Experimentation let him discover how to induce movement in fingers and limbs using imaginative strategies. Over a period of months he rehabilitated his whole body. Basically he was exploring what we now call body-mind - and the brain’s plasticity - its capacity to mobilise alternative pathways to achieve an end result.
He realised that tackling problems in conventional ways the mind may be overwhelmed by their enormity. Solution lies in psychological flexibility - letting limiting mind-states go & more flexible process & unconscious resource play.
His capacity to observe and be curious allowed him to discover what mental process - associated with unconscious activity - caused the chair to rock.
Often we are too fixated in the desperate pursuit of failed conscious strategies to notice the clues the unconscious offers us about parallel routes to solution.
All processes are individual and distinctive. We may call a problem a certain name -or give it a particular diagnosis - but each individual “ does ” the problem an individual way. Therapy solutions need to be respectfully tailored in a similar way.

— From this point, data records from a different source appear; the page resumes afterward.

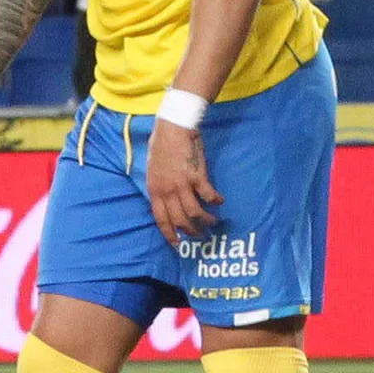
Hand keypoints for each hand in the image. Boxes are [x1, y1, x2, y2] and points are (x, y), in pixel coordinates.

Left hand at [145, 116, 222, 243]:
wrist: (173, 127)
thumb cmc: (163, 146)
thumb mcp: (153, 169)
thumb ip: (159, 186)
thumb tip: (166, 200)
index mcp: (154, 189)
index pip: (161, 219)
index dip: (170, 234)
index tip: (177, 245)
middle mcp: (166, 190)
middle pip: (180, 220)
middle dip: (192, 231)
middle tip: (201, 235)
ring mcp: (181, 184)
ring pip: (195, 213)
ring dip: (206, 220)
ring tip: (214, 222)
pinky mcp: (196, 177)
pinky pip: (208, 197)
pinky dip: (215, 201)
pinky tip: (220, 201)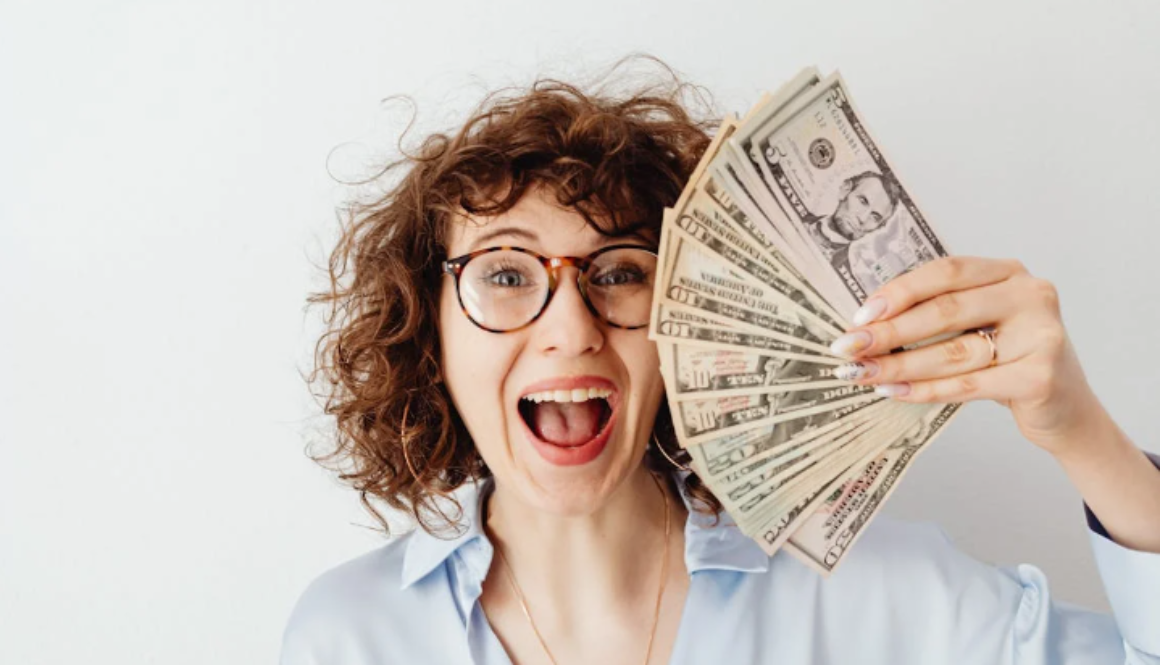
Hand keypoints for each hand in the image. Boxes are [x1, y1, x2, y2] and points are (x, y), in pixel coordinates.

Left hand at [830, 256, 1103, 458]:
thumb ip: (938, 313)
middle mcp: (1030, 295)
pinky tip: (892, 391)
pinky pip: (967, 384)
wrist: (1065, 410)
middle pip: (944, 311)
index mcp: (1009, 273)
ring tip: (860, 374)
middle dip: (888, 332)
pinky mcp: (1040, 376)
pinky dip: (924, 390)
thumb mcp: (980, 326)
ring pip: (952, 351)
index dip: (898, 292)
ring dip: (898, 365)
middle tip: (846, 348)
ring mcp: (1040, 335)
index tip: (858, 316)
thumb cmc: (1010, 361)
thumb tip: (865, 324)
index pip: (945, 272)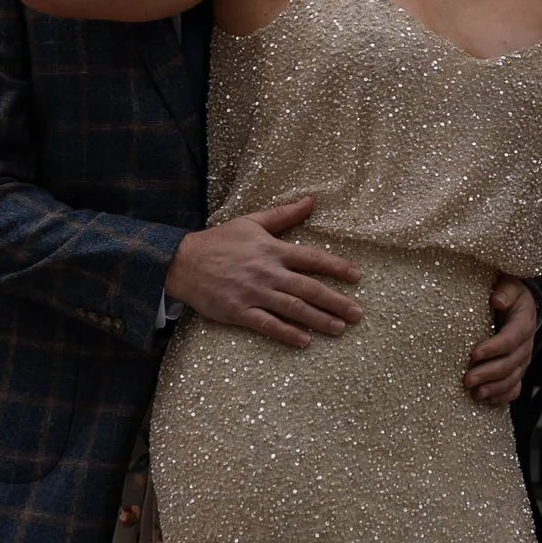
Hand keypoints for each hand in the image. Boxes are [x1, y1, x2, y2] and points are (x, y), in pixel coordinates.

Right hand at [166, 195, 364, 347]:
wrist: (182, 262)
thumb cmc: (219, 241)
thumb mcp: (251, 222)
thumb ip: (283, 215)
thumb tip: (311, 200)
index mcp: (273, 249)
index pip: (313, 258)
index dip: (337, 267)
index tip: (358, 277)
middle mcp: (268, 272)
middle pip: (309, 288)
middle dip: (336, 301)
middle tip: (358, 314)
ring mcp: (254, 293)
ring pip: (293, 308)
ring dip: (319, 320)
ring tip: (340, 329)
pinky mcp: (239, 311)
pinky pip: (268, 325)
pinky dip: (287, 334)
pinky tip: (305, 342)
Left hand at [465, 274, 538, 406]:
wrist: (519, 305)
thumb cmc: (509, 294)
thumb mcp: (509, 286)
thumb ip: (505, 291)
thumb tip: (496, 301)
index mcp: (523, 324)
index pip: (510, 339)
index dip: (494, 348)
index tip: (474, 353)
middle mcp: (525, 346)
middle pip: (510, 364)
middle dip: (488, 373)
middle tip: (467, 380)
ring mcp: (522, 361)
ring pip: (512, 380)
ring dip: (493, 389)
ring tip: (475, 394)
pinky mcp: (516, 370)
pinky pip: (514, 388)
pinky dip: (501, 397)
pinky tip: (485, 400)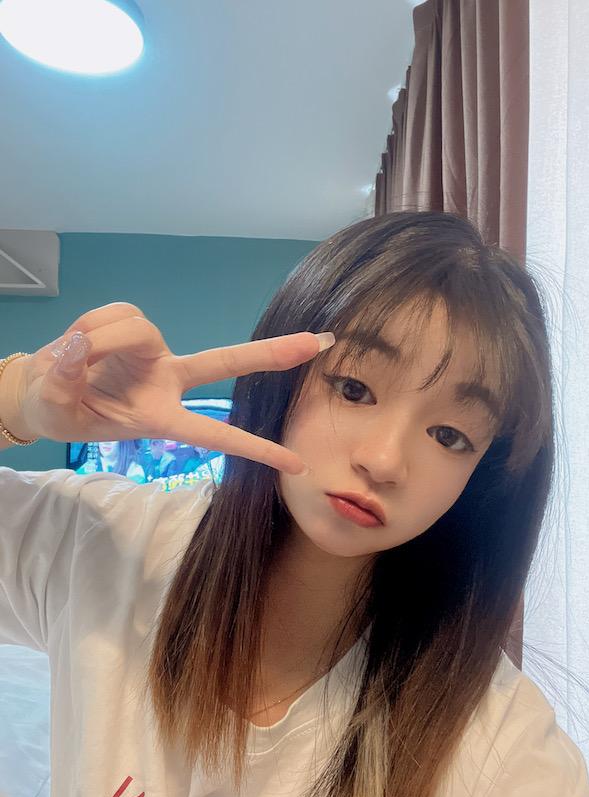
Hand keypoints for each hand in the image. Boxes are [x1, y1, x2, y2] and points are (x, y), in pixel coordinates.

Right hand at [16, 302, 332, 475]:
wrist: (43, 389)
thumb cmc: (62, 412)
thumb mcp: (58, 413)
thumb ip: (62, 385)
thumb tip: (80, 346)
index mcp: (161, 416)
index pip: (213, 433)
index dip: (254, 448)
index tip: (298, 466)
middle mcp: (169, 379)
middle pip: (224, 361)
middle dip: (271, 353)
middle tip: (320, 343)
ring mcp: (155, 351)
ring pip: (138, 327)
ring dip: (99, 337)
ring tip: (70, 356)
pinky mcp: (137, 327)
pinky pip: (118, 314)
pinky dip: (91, 325)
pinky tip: (76, 342)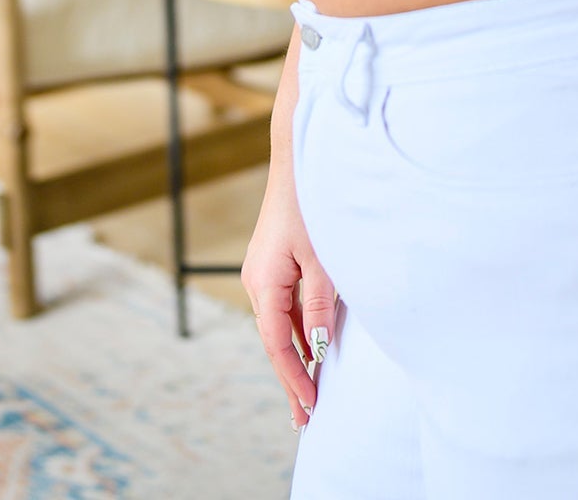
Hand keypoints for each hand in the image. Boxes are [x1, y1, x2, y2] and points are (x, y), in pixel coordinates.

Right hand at [241, 170, 335, 429]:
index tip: (311, 405)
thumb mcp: (321, 260)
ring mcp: (262, 272)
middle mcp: (256, 282)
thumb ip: (319, 305)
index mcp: (263, 283)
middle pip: (274, 341)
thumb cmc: (309, 205)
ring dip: (294, 356)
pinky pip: (283, 307)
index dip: (295, 377)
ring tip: (309, 391)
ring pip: (278, 326)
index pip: (278, 345)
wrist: (298, 161)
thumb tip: (319, 347)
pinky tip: (311, 348)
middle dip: (291, 377)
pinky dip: (297, 331)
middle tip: (306, 417)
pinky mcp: (273, 264)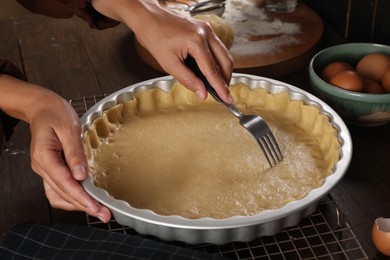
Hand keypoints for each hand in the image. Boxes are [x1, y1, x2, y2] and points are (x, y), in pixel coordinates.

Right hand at [0, 74, 110, 222]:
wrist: (42, 107)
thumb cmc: (55, 113)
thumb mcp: (68, 128)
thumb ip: (74, 152)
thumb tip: (80, 175)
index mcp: (44, 156)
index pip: (64, 183)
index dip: (80, 198)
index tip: (95, 207)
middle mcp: (42, 166)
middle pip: (62, 193)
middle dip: (83, 206)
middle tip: (103, 214)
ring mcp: (46, 169)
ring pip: (59, 195)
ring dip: (78, 204)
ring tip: (98, 210)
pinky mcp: (52, 169)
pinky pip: (59, 189)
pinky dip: (72, 197)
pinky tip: (86, 199)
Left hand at [91, 0, 233, 102]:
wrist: (149, 18)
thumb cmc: (155, 37)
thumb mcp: (169, 64)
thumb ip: (187, 80)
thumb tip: (202, 93)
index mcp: (196, 41)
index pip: (212, 70)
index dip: (221, 87)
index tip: (228, 99)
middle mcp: (206, 34)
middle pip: (225, 61)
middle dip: (226, 80)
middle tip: (223, 94)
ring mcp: (207, 30)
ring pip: (224, 54)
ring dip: (223, 71)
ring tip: (218, 85)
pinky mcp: (206, 29)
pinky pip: (218, 48)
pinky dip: (218, 61)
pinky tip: (212, 71)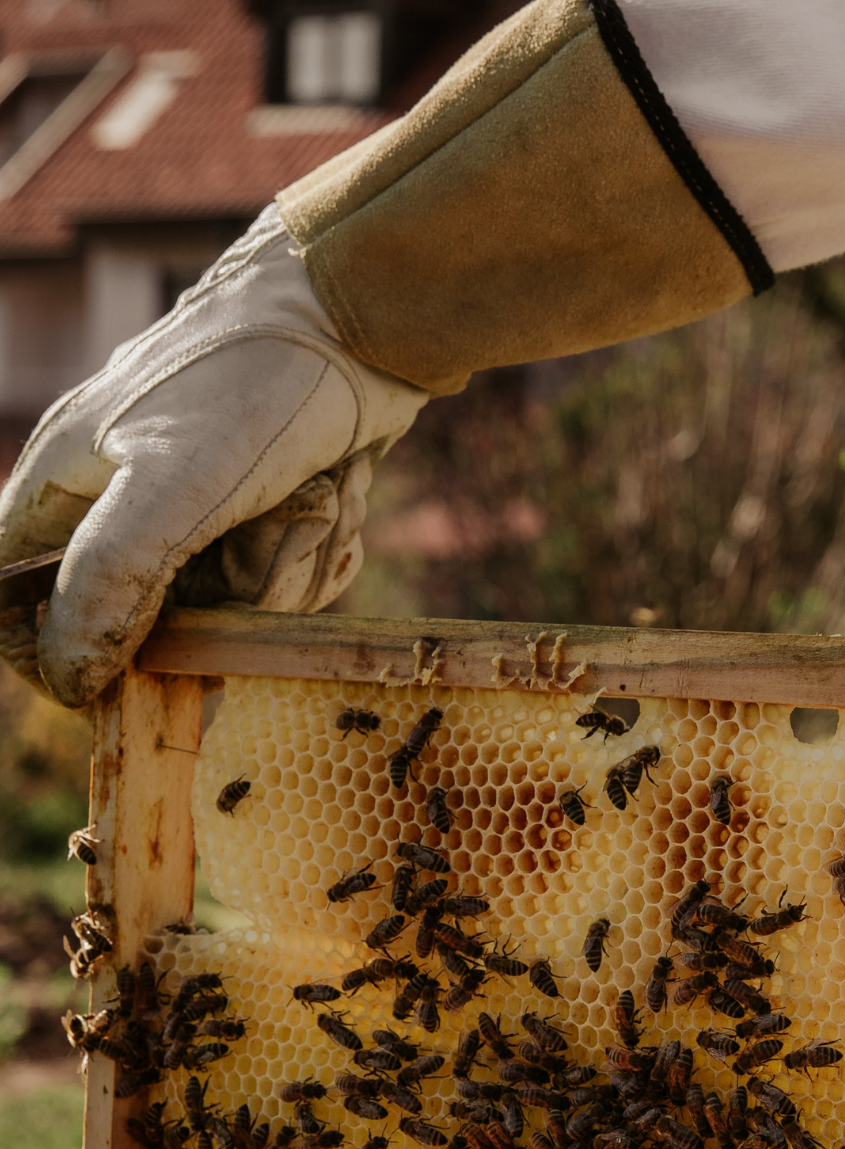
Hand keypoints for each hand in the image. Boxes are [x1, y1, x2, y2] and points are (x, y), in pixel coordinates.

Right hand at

Careful appreciation of ways of ‘having’ the problem identifies where things go wrong - which individual resources need to be harnessed, enhanced or created.
Structured exercises & suggestion can be used to install these. Clients may be asked to do curious things which seem to have nothing to do with the problem.
These are proposed to access process from a context with greater potential for solution. Skilful framing allows useful unconscious resources to be brought to bear without engaging the previously failed - ‘consciously trying’ - mind set.
With successful results the client can give little or no account of what they do differently; nonetheless they now succeed where previously they failed.
A perfect solution is where the client cannot even remember the original problem !
Neither do clients have to experience formal ( ' heads down & eyes shut ' ) hypnosis. A really skilful practitioner will observe and access spontaneous constructive states ' on the fly' in the course of ‘ ordinary ’ exchanges.
Competent practitioners use every part of the process - from the very first phone call - to help the client. This needs an excellent command of language and clarity of mind to be systematic in discovering the problem structure. We also need to be very purposive & careful in the way we frame suggestion.
Powerful though these methods are, the Ericksonian therapist is not exercising control over you or making you do anything you don't want to. One seeks to generate possibility - of which your unconscious may choose to take advantage.
Any notion of control is irrelevant.